Use Cases and Experiments

  • Photo management: auto-generating keywords, descriptions, basic OCR, and location/context inference for large image sets; results stored in SQLite for search and summarization.
  • SmolVLM series suggested for real-time, low-resource tasks like home video surveillance.
  • Ideas floated for UI development tooling and automated screenshot-to-feedback workflows.

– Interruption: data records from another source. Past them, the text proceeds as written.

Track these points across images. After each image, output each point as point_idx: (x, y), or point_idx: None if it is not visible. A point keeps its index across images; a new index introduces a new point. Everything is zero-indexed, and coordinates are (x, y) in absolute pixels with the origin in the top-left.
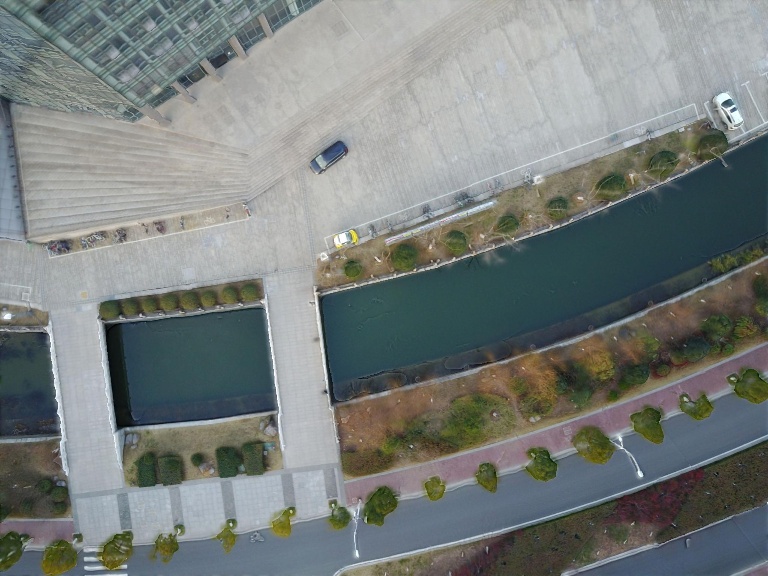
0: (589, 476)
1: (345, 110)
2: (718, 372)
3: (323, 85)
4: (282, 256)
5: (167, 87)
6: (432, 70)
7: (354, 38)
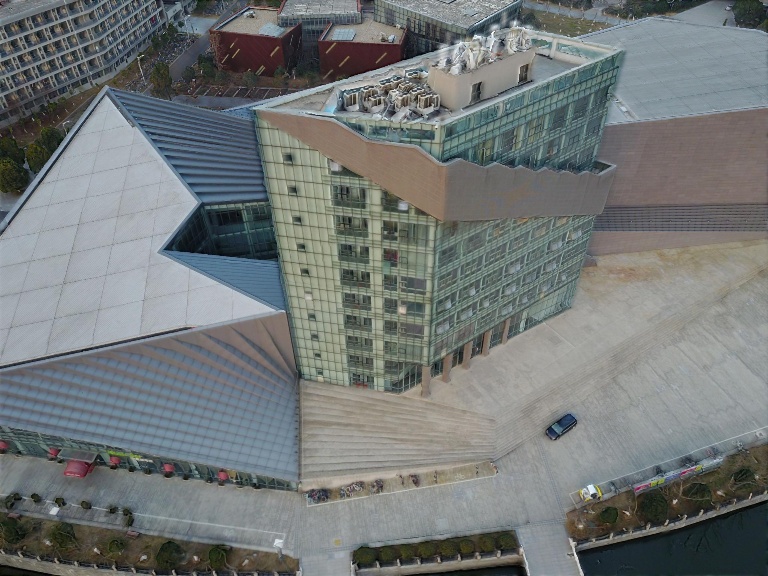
0: None
1: (569, 393)
2: None
3: (550, 374)
4: (532, 509)
5: (435, 365)
6: (630, 370)
7: (567, 346)
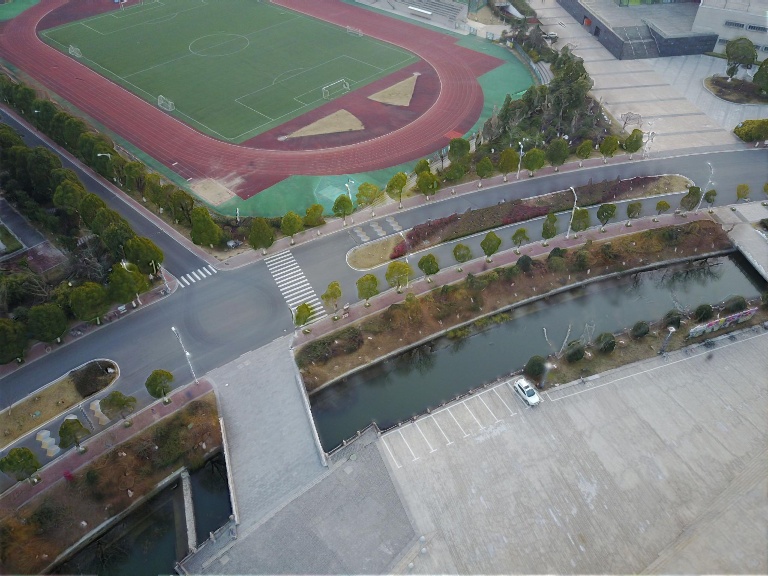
0: (567, 222)
1: None
2: (500, 263)
3: None
4: None
5: None
6: None
7: None
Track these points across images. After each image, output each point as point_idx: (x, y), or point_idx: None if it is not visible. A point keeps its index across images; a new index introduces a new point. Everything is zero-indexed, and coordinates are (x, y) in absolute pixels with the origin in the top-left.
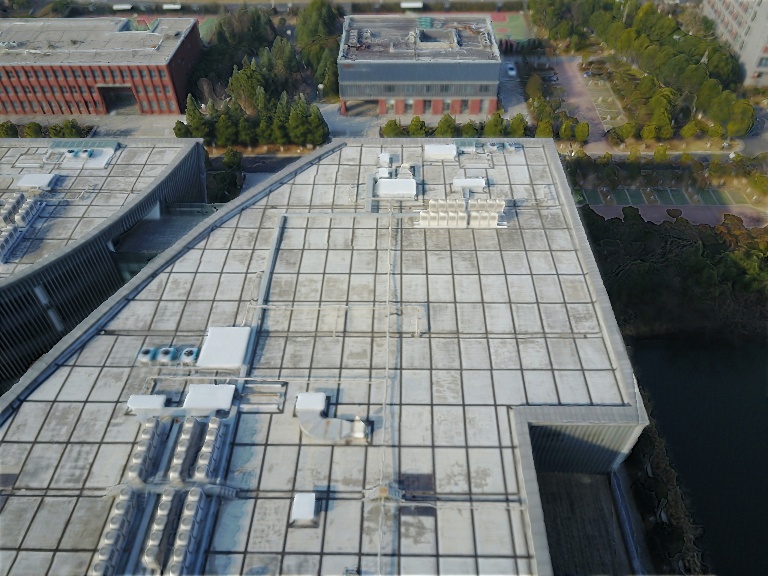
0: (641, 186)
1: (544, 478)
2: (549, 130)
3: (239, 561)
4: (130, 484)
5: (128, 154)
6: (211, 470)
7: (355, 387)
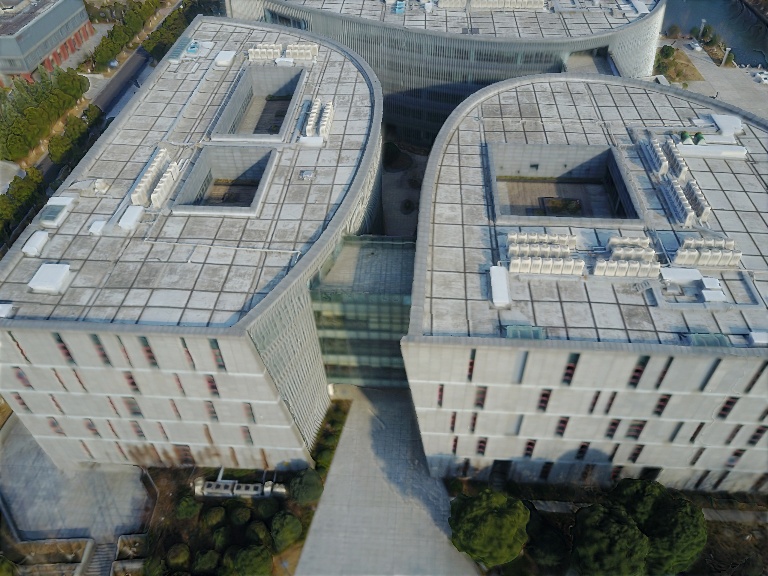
0: (211, 7)
1: None
2: (151, 7)
3: None
4: None
5: (200, 37)
6: None
7: None
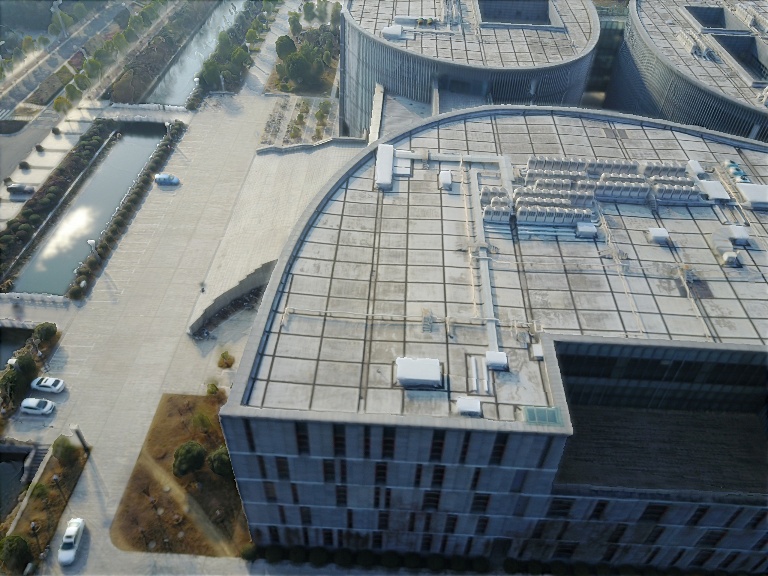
0: None
1: (764, 441)
2: None
3: (615, 213)
4: (640, 165)
5: None
6: (664, 196)
7: (767, 259)
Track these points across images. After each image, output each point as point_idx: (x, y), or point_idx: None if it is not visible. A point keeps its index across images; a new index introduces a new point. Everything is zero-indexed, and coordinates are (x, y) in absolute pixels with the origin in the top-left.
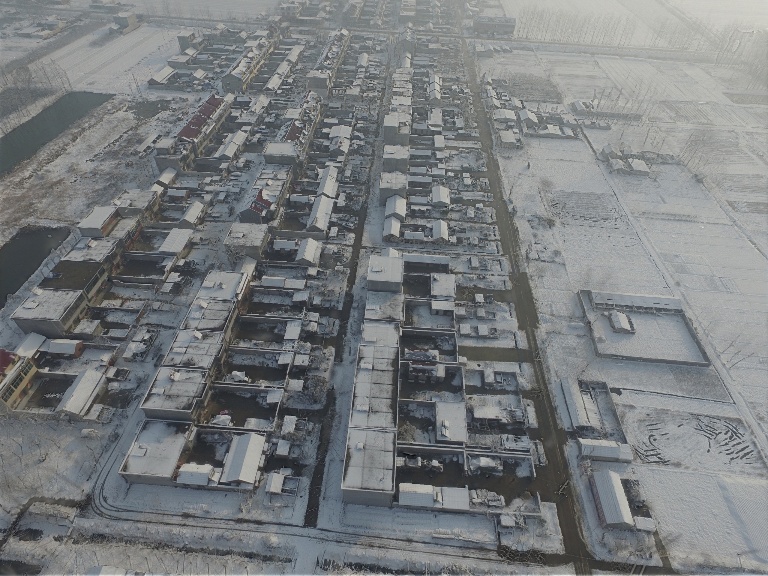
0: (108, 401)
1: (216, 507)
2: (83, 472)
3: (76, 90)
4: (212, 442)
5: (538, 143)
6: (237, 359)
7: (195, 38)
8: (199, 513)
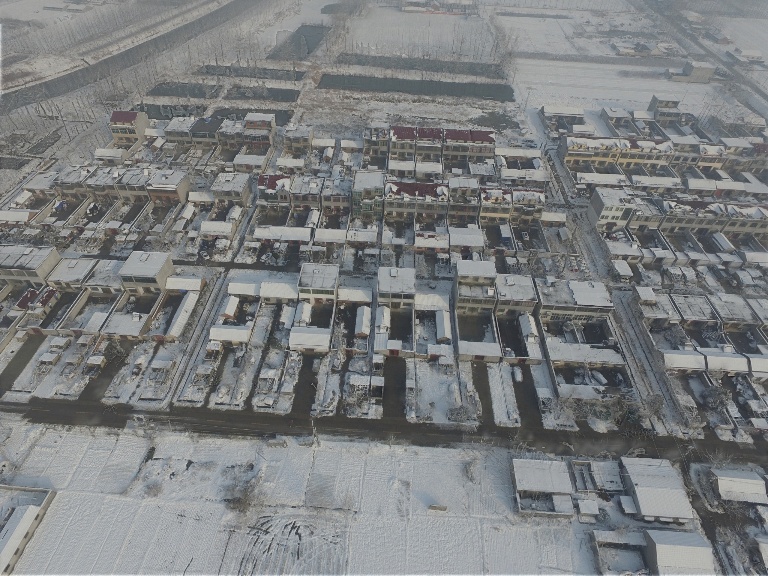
0: None
1: None
2: None
3: (512, 86)
4: None
5: (566, 566)
6: None
7: (674, 107)
8: (3, 207)
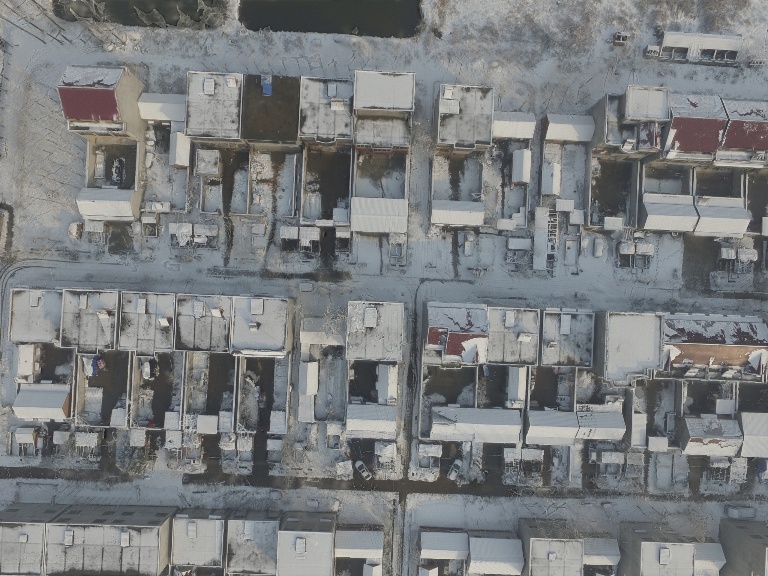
0: (117, 230)
1: (8, 382)
2: (37, 242)
3: None
4: (71, 359)
5: None
6: (180, 357)
7: None
8: (2, 368)
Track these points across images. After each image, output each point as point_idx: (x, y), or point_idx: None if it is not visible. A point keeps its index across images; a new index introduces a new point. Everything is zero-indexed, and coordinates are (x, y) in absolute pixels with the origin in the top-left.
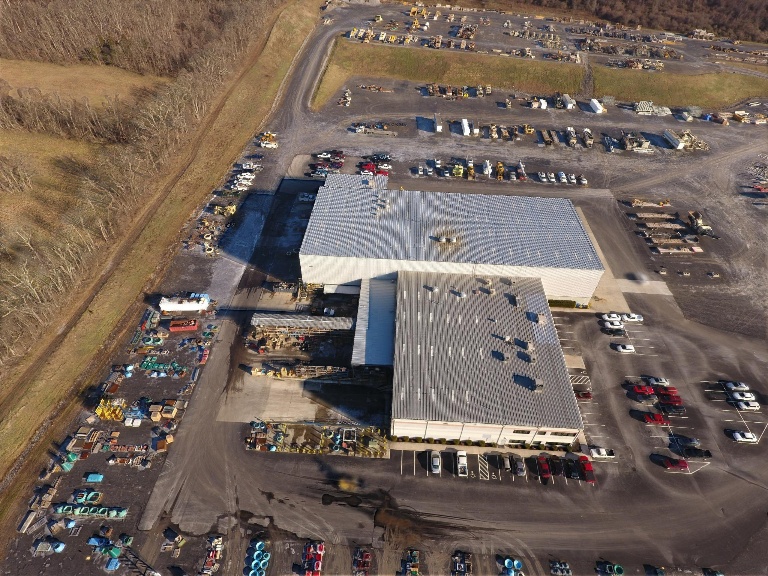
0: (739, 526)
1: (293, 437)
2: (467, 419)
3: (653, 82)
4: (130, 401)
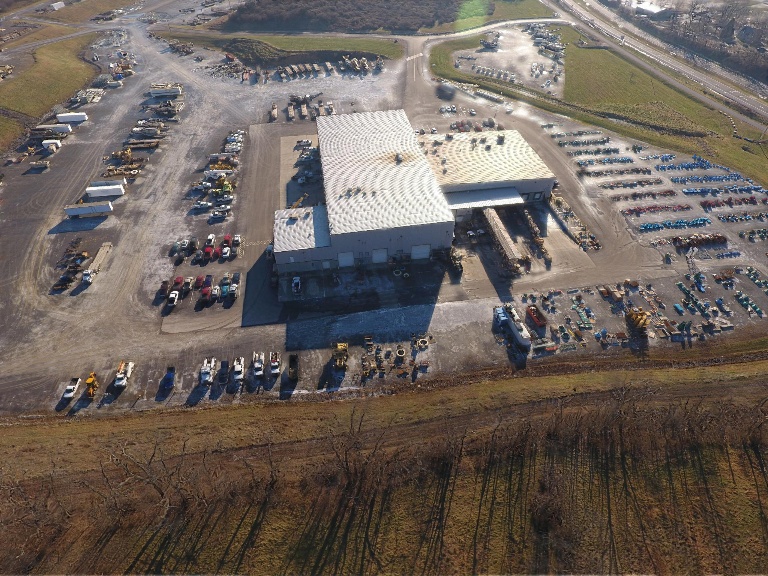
0: None
1: (579, 231)
2: (538, 157)
3: (37, 81)
4: (621, 319)
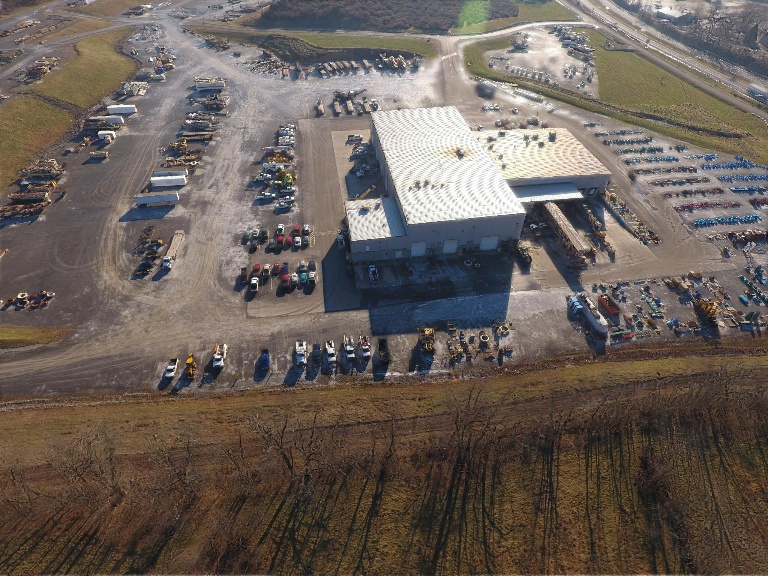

Limitations, Bugs, and Quality Issues

  • Some users initially got clearly wrong but highly specific “stock” descriptions, traced to images not actually loading.
  • Quality of tiny models (sub-2.2B) is questioned; 4B works “good enough” for tagging but misses finer details versus larger multimodal models.
  • No image generation support; llama.cpp focuses on transformer LLMs, not diffusion models.
  • Multimodal benchmarking for open-source models is seen as underdeveloped, and open models are viewed as lagging behind closed-source offerings.

Broader AI Reflections

  • Some commenters are excited about edge inference and rapid app development; others are skeptical about claims of near-term macroeconomic impact.
  • Debate over whether current LLMs are just “stochastic parrots” versus being capable of emergent reasoning when placed in feedback loops.